Your instructions. Reproduce the full listing as it stands. Images do not belong in the copy.

Collected material.
>>
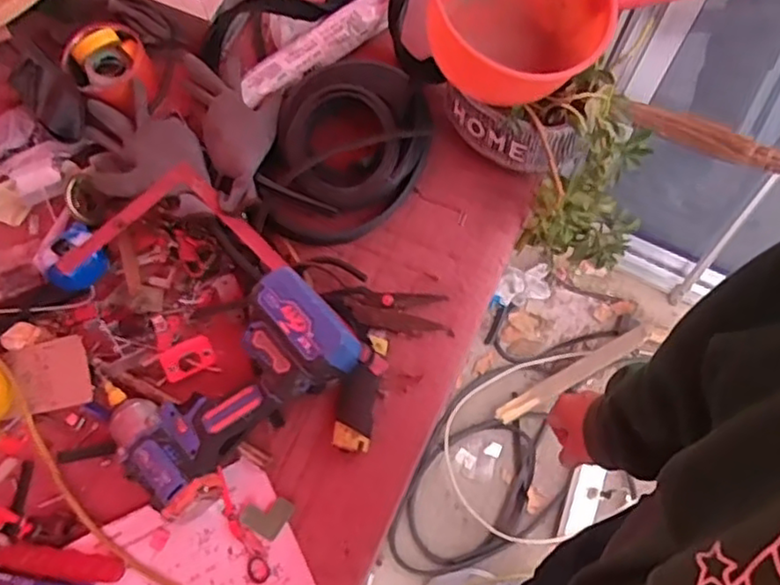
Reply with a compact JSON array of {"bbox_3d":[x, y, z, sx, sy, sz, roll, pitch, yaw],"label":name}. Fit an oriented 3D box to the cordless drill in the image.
[{"bbox_3d":[-0.148,0.096,0.658,0.239,0.070,0.117,-43,72,1],"label":"cordless drill"}]

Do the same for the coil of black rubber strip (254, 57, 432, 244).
[{"bbox_3d":[-0.050,-0.169,0.769,0.176,0.083,0.219,10,65,4],"label":"coil of black rubber strip"}]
<<
Task solution.
Reply with a compact JSON array of {"bbox_3d":[x, y, z, sx, sy, sz, roll, pitch, yaw],"label":name}. Fit an oriented 3D box to the cordless drill in the image.
[{"bbox_3d":[-0.148,0.096,0.658,0.239,0.070,0.117,-43,72,1],"label":"cordless drill"}]

Do the same for the coil of black rubber strip (254, 57, 432, 244).
[{"bbox_3d":[-0.050,-0.169,0.769,0.176,0.083,0.219,10,65,4],"label":"coil of black rubber strip"}]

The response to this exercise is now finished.